Qu'en est-il de vous ?
« Quand j'étais déclaré positif au coronavirus, l'équipe de la riposte devait passer à la maison pour faire le prélèvement auprès des membres de ma famille. Une équipe a alors fait une descente sur terrain avec le personnel bien équipé », raconte le médecin centrafricain qui signale que par ce fait, son entourage avait vite perçu qu'il y avait quelque chose qui clochait dans ce ménage. Comme une trainée de poudre, la nouvelle s'est vite répandue jusqu'à atteindre les quartiers où habitent les ouvriers du nouveau patient à la covid-19. Ceux-ci, poursuit-il, en rentrant le soir dans leurs familles, ils se sont heurtés à des personnes qui les ont agressés estimant qu’ils étaient devenus dangereux pour la santé de tout le quartier.
Isolement : un mot lourd
A l'instar de tous les patients, le docteur Bawa a été isolé à l'hôpital où il bénéficiait d'une prise en charge médicale. Toutefois, il avoue qu'il n'est pas évident de faire l'expérience de l'isolement. Plus d’accès à ses proches, confiné dans un espace qui réduit les mouvements à des aller-retour dans la même pièce, l’expérience est bien plus difficile, témoigne-t-il.
Du positif au négatif et vice versa
Sept jours après avoir suivi la médication préconisée par le médecin à l’hôpital, un test a déclaré le docteur Bawa négatif au nouveau coronavirus.
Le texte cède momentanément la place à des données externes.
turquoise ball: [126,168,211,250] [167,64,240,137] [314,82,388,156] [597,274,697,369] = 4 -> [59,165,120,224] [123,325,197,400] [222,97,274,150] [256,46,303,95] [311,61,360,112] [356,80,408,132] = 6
Cependant, il lui a été recommandé de poursuivre son hospitalisation en attendant un second test contrôle pour être libéré. Quelques trois autres tests s’en sont suivis donnant des résultats pour le moins surprenants, positifs. Le docteur Bawa s'est, dès lors, demandé pourquoi cette récidive. Son médecin traitant a alors ajusté d'autres molécules. Sept jours après cette solution, deux tests ou prelevement consécutifs ont été réalisés et ont révélé des résultats négatifs.
Tirer profit et avancer
La covid-19 est une maladie dangereuse et hyper contagieuse, certes. Mais, elle reste une maladie comme toute autre maladie, déclare le coordonnateur du Centre des opérations d'urgence de santé publique en Centrafrique. D’où l'appel à ne pas stigmatiser les personnes malades du nouveau coronavirus. En tant qu’ancien malade de Covid-19, il formule trois recommandations :
Au personnel soignant qui contracte cette maladie, il invite à vivre cette expérience comme une occasion, mieux, une opportunité pour davantage tirer les leçons possibles et se documenter à partir d'une expérience personnelle de la maladie.
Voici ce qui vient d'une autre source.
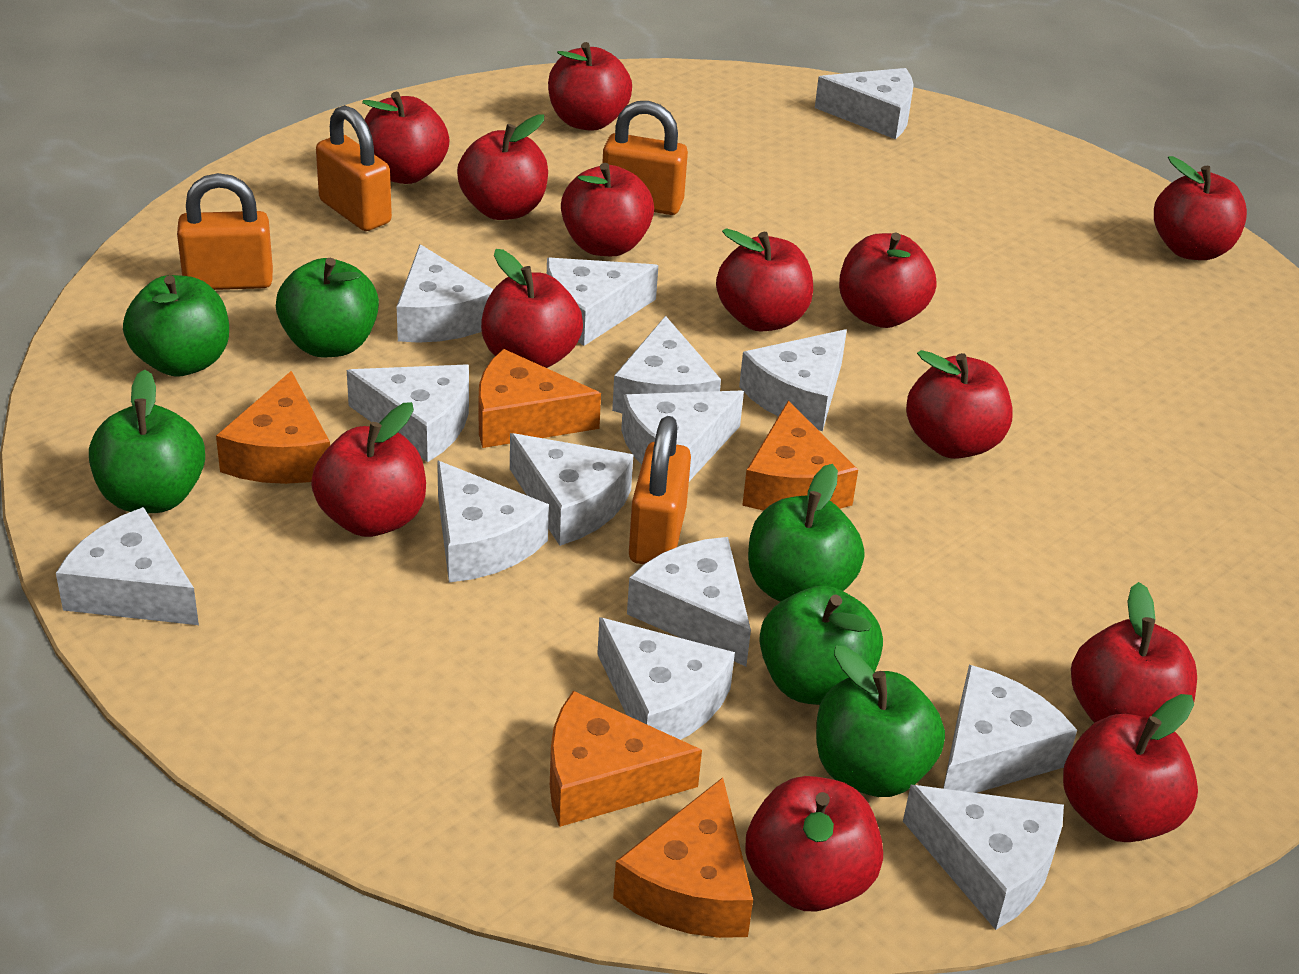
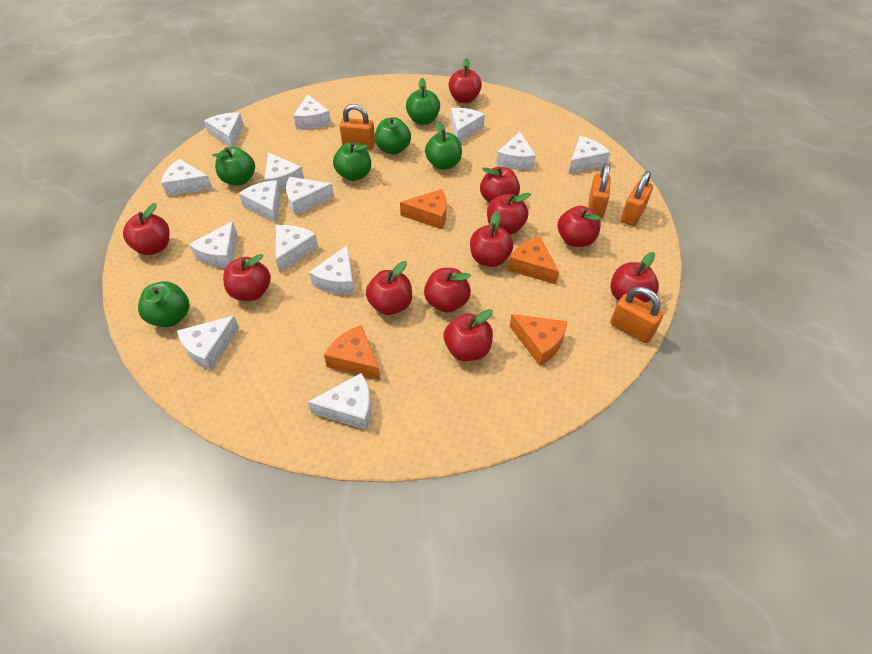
orange cheese: [216,371,330,484] [479,349,601,448] [550,691,702,827] [613,777,753,938] [742,401,858,511] = 5 -> [324,325,380,380] [400,189,447,229] [508,237,559,284] [510,314,567,366] = 4
red apple: [311,402,426,537] [362,91,449,184] [457,115,548,220] [481,249,583,368] [548,42,632,131] [561,163,654,256] [716,228,813,331] [745,776,883,912] [839,232,936,328] [906,350,1012,459] [1063,694,1198,842] [1071,582,1197,723] [1154,156,1247,260] = 13 -> [123,203,170,255] [223,254,271,301] [366,261,412,315] [424,268,471,313] [444,309,493,361] [449,58,482,103] [470,211,513,267] [480,166,520,203] [487,193,531,235] [558,206,601,247] [610,252,659,303] = 11

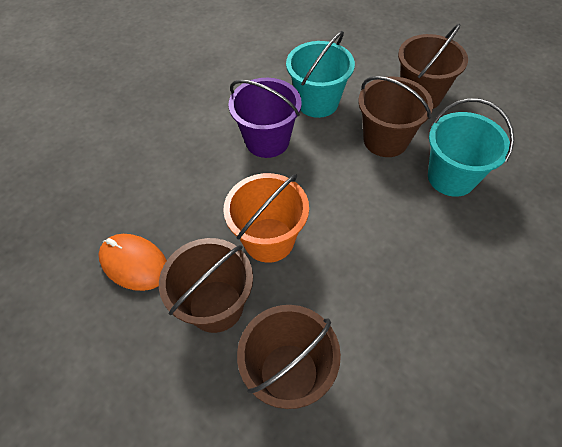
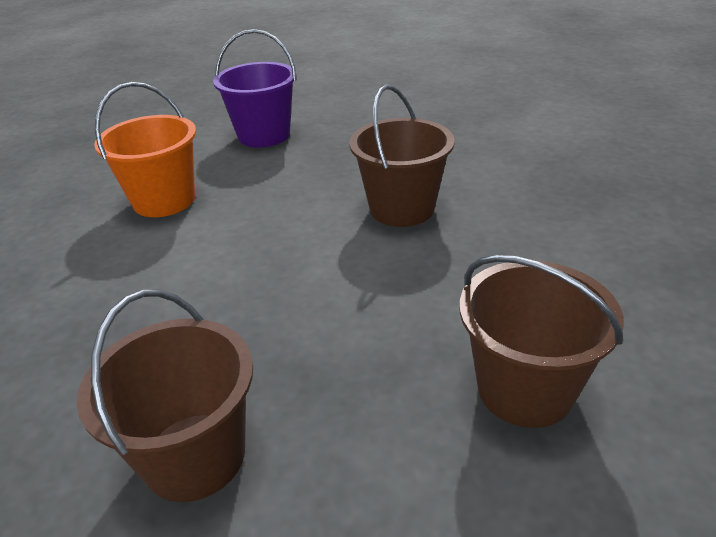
brown bucket: [159,238,253,333] [237,305,341,409] [358,76,433,157] [398,24,468,109] = 4 -> [77,290,253,502] [349,84,455,227] [460,255,624,428] = 3
orange mouse: [98,234,167,291] = 1 -> none = 0
turquoise bucket: [286,31,355,118] [428,98,514,197] = 2 -> none = 0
A toute la société centrafricaine, le docteur Bawa exhorte à s'abstenir de toute stigmatisation et à apporter un appui aux personnes malades. La stigmatisation, souligne-t-il, est la pire forme de maladie contre laquelle il convient de lutter. Elle tue plus que la Covid-19, car elle prive le malade de toute assistance.
Dans l'esprit du serment d’Hippocrate, il invite tous ses confrères médecins à faire de la santé de toute la population leur préoccupation première surtout en ce temps de la pandémie.
Aussi, comme coordinateur coordonnateur des activités de riposte du nouveau coronavirus dans son pays, le docteur Bawa se réjouit du fait que cette expérience de la maladie lui permet de rebondir à nouveaux frais pour continuer sa lutte contre ce mal planétaire.